Almost two years later, environmental organizations continue in the struggle to develop alternative legal strategies to address grazing-related water pollution. As one of the most environmentally devastating uses of western public lands, livestock grazing causes a litany of environmental harms to fragile arid-land ecosystems. These harms include: decreased water quality (from increased sediment in streams due to soft and bank erosion, increased water temperature as a result of reduced vegetation shade cover, and fecal deposition in streams), the reduction of water resources (by watershed degradation and physical damage to waterways and riparian areas), soil erosion and compaction (including stream bank erosion and the trampling of fragile microbiotic crusts--valuable soil stabilizers and rare desert nitrogen-fixers), the introduction and spread of invasive weed species, the elimination of native plant species, a decrease in the frequency of natural fire regimes, and the overall destruction of critical riparian fish and wildlife habitat.(7) All of this environmental harm begins simply with livestock trampling vegetation and soil, grazing on native plants, and depositing waste onto the land and into the water.

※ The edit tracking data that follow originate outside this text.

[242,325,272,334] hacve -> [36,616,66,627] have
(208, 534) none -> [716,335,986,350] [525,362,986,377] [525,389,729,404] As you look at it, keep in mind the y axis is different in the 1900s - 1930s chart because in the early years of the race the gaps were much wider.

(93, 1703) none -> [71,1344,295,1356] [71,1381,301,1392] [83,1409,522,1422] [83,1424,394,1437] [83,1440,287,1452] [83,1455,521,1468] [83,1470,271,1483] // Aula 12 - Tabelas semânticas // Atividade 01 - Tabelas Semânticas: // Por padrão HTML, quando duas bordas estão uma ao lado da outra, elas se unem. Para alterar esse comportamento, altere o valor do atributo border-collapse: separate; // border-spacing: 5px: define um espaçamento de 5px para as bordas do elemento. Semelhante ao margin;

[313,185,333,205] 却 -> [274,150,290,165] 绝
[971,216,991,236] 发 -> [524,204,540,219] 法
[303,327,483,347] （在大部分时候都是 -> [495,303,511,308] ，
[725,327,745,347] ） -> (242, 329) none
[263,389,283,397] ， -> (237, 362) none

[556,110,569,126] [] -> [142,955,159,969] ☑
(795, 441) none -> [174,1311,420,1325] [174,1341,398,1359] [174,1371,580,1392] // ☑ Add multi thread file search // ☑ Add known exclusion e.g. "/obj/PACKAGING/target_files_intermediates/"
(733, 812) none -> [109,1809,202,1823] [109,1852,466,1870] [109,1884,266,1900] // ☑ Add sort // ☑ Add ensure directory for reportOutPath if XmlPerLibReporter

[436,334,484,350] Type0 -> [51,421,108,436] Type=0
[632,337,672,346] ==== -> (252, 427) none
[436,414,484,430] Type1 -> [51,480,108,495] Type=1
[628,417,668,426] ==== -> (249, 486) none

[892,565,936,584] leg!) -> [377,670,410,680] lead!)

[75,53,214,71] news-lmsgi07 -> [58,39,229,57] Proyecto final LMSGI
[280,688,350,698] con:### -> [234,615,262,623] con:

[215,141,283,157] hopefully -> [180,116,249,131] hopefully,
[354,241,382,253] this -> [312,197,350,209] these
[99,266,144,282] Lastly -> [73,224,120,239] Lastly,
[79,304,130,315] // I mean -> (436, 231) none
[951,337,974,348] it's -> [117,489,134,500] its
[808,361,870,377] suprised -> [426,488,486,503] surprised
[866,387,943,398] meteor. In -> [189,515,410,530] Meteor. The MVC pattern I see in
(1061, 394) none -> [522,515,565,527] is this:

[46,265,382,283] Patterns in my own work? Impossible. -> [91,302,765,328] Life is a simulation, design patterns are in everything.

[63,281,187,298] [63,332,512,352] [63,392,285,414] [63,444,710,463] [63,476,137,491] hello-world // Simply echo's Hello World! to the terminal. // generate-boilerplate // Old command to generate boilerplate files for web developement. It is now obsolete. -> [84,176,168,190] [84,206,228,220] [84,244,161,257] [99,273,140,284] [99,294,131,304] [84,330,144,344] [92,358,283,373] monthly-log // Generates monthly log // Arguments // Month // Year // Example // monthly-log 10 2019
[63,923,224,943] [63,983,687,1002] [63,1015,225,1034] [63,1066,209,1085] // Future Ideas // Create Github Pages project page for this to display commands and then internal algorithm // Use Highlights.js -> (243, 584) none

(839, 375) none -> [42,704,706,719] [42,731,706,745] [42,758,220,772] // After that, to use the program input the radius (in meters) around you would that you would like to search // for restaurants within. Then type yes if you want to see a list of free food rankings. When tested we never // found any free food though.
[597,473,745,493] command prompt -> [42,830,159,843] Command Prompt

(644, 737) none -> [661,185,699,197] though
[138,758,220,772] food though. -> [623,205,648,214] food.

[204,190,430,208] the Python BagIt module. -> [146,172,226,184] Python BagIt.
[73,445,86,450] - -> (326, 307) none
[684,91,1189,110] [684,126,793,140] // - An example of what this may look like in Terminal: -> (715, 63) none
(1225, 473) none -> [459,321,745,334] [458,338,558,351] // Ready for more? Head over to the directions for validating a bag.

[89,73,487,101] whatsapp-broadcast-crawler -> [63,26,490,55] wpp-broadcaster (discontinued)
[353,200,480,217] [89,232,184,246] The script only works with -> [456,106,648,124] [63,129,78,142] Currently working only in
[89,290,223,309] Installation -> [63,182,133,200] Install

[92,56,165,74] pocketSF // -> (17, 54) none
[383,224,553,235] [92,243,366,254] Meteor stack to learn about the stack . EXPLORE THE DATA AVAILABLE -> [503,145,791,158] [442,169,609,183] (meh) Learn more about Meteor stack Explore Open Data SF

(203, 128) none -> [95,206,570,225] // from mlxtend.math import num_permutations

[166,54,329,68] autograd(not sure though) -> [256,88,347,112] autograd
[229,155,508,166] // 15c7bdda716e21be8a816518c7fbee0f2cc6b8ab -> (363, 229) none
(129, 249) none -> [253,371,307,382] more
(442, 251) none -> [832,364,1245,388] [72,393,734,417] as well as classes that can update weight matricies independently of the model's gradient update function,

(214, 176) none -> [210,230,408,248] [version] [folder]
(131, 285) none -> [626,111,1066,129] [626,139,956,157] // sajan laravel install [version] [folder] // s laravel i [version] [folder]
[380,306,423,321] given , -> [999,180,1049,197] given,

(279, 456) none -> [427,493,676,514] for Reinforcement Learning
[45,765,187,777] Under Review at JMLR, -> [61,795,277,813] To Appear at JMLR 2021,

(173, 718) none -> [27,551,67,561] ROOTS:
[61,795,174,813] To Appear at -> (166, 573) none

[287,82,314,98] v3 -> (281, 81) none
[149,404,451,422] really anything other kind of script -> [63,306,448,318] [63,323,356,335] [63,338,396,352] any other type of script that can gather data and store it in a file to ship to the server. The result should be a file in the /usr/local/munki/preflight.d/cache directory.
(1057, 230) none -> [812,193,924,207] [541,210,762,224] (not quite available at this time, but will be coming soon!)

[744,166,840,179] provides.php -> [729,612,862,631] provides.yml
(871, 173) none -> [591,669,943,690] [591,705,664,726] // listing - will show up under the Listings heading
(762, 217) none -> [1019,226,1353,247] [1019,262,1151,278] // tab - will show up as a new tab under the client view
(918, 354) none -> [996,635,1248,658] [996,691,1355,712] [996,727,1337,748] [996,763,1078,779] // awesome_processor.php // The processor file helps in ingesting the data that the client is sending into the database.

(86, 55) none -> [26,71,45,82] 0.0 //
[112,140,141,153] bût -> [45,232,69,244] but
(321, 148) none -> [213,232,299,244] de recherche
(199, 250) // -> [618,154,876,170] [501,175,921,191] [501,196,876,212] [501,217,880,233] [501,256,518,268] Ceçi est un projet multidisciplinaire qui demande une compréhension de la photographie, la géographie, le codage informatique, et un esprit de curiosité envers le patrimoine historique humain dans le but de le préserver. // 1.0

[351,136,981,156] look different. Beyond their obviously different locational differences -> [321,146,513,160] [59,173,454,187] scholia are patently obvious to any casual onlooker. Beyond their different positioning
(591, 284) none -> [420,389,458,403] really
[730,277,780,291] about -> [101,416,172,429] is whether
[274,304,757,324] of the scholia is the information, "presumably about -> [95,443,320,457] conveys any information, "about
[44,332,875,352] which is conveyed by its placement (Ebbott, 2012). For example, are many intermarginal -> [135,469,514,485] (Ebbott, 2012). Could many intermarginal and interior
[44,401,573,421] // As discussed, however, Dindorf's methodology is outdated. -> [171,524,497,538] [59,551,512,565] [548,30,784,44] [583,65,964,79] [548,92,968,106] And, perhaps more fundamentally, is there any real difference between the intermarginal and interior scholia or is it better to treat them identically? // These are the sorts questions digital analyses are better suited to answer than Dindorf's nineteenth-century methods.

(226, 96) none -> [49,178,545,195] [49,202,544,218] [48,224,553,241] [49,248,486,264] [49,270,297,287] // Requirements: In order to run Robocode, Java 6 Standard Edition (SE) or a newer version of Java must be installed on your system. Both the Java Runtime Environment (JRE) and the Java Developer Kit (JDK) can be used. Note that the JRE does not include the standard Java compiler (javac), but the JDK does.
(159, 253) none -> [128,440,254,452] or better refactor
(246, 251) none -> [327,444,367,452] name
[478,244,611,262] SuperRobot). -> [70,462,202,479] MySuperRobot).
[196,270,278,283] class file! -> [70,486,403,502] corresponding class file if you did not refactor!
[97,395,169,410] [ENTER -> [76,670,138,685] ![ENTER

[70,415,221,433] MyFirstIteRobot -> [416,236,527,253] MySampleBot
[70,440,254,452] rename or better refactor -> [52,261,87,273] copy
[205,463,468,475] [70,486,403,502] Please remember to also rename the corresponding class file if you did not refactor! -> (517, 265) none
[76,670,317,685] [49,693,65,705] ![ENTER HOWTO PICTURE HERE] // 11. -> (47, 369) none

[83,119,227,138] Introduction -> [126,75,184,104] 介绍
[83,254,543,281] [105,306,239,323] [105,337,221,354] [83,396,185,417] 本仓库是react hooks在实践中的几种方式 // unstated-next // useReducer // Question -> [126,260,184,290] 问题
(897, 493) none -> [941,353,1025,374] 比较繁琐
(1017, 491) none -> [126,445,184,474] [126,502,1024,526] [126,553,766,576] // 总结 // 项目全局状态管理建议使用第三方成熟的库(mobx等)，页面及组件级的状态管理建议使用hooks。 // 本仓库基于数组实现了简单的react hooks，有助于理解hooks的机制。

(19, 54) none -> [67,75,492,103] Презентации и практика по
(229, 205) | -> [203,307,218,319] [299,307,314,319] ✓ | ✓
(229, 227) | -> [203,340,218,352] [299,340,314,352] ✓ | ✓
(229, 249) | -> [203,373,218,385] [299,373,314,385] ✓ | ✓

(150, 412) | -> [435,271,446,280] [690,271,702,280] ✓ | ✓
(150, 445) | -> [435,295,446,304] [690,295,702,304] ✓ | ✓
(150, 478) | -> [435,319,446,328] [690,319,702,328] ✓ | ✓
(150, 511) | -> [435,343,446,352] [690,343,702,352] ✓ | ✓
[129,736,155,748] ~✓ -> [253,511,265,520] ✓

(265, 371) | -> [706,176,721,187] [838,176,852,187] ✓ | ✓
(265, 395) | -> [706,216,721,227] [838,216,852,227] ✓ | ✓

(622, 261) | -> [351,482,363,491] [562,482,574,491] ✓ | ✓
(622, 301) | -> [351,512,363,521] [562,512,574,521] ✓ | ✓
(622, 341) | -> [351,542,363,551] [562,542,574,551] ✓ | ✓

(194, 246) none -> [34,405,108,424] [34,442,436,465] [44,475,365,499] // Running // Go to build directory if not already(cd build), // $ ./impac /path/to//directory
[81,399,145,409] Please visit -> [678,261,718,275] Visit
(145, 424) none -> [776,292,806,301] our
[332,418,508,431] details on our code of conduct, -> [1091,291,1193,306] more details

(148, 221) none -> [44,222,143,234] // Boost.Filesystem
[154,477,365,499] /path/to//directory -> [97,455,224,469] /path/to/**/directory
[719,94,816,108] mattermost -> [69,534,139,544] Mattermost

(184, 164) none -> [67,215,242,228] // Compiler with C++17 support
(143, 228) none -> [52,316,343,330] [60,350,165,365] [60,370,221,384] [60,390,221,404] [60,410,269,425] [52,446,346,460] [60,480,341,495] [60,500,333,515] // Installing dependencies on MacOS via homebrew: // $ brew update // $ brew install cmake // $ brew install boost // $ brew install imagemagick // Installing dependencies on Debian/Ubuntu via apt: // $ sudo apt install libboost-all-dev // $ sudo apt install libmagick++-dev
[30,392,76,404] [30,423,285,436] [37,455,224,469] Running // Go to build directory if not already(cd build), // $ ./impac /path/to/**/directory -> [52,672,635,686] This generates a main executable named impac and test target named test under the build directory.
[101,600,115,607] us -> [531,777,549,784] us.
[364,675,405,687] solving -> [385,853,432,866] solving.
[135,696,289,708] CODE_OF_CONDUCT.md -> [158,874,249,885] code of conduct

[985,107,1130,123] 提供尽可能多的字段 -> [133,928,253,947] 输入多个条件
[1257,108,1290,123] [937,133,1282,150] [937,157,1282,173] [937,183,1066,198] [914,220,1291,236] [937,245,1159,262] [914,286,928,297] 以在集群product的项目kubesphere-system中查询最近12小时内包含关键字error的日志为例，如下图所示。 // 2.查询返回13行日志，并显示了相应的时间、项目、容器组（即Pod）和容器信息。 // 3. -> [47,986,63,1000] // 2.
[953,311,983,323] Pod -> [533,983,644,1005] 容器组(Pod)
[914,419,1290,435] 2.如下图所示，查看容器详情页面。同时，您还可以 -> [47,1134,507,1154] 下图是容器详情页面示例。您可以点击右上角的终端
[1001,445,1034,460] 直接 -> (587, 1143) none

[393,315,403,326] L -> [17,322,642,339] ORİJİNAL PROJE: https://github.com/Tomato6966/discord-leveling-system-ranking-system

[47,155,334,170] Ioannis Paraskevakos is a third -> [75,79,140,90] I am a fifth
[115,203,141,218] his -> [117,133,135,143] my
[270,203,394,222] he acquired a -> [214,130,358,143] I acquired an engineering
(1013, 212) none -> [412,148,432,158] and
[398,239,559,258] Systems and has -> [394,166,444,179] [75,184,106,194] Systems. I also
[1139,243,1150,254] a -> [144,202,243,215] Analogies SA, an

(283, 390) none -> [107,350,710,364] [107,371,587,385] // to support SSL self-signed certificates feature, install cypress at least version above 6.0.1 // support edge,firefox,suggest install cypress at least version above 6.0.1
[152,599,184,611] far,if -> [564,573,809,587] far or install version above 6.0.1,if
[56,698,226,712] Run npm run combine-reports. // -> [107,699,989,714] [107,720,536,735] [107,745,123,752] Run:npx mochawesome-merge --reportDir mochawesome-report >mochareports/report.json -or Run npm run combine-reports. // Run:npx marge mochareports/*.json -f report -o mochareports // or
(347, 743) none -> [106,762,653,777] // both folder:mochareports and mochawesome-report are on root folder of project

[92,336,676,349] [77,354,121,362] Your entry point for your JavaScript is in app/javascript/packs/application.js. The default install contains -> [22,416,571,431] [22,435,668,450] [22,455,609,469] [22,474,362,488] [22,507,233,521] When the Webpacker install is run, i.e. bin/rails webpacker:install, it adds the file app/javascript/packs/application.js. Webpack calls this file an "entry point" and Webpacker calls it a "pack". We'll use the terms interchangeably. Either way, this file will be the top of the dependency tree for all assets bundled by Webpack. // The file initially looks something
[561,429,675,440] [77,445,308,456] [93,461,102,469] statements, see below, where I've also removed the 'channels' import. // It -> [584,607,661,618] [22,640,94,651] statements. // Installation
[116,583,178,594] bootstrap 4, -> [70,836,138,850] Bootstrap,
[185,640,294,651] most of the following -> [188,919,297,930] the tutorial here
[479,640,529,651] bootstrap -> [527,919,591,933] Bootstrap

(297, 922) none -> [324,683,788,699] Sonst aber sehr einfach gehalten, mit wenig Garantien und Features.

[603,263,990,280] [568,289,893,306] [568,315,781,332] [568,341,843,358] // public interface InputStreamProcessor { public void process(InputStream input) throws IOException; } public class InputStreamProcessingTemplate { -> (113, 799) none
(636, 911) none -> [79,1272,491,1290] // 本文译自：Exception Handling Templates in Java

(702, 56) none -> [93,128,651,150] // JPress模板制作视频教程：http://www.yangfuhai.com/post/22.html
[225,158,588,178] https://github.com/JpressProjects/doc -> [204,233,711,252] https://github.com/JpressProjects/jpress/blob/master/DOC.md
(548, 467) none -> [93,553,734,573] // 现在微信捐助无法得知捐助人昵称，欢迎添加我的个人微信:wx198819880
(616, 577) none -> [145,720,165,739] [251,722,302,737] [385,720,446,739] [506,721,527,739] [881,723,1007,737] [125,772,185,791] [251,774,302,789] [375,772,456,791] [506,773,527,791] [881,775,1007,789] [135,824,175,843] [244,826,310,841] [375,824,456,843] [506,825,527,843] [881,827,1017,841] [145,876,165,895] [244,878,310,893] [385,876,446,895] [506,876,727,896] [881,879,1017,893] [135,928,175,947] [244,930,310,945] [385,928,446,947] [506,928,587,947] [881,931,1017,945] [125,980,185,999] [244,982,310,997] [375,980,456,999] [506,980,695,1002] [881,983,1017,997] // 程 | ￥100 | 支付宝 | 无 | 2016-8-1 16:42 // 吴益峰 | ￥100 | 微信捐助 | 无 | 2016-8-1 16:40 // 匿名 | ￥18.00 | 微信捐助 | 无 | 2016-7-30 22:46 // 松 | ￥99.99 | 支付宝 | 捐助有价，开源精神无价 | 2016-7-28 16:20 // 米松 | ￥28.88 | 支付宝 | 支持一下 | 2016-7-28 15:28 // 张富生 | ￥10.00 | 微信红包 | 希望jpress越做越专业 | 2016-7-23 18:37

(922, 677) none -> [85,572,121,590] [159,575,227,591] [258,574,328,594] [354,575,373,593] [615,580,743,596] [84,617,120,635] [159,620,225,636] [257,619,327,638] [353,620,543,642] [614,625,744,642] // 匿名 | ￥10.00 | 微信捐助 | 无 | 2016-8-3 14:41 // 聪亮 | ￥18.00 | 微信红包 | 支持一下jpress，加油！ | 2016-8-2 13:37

Although the western range contributes only a small portion of the nation's livestock production,(8) livestock graze vast acreages of the western states. The Bureau of Land Management (BLM) and the Forest Service administer grazing permits for over 240 million acres of public lands.(9) The modern incarnation of western ranching has its origins in the nation's early policy of western land disposition, when the federal government encouraged settlers to tame and utilize the western frontier.(10) Statutes such as the Homestead Act of 1862(11) and the Desert Lands Act of 1877(12) necessarily led to a western philosophy that a settler had an absolute right to use the public lands in any manner desired. As early as 1890, the Supreme Court ruled that Congress, by its silence, acquiesced to western settlers' use of the public lands for grazing.(13) The result of this early history was the classic "commons" situation,(14) in which ranchers grazed as many livestock as they could on the public lands.

When the Great Depression and the Dust Bowl occurred, Congress finally recognized that the pervasive policy of unrestricted use of the public lands had left arid western rangelands in a perilous condition and decided to take action.(15) In 1934 Congress enacted the Taylor Grazing Act (TGA),(16) stating in the preamble that the purpose of the Act was "[t]o stop injury to the public grazing lands by preventing overgrazing and soil deterioration, [and] to provide for their orderly use, improvement, and development."(17) The TGA introduced a preference permit system for grazers and within a few years led to a withdrawal of all public lands into grazing districts.(18) Ranchers with lands adjacent to the publicly grazed lands dominated implementation of the new permit system.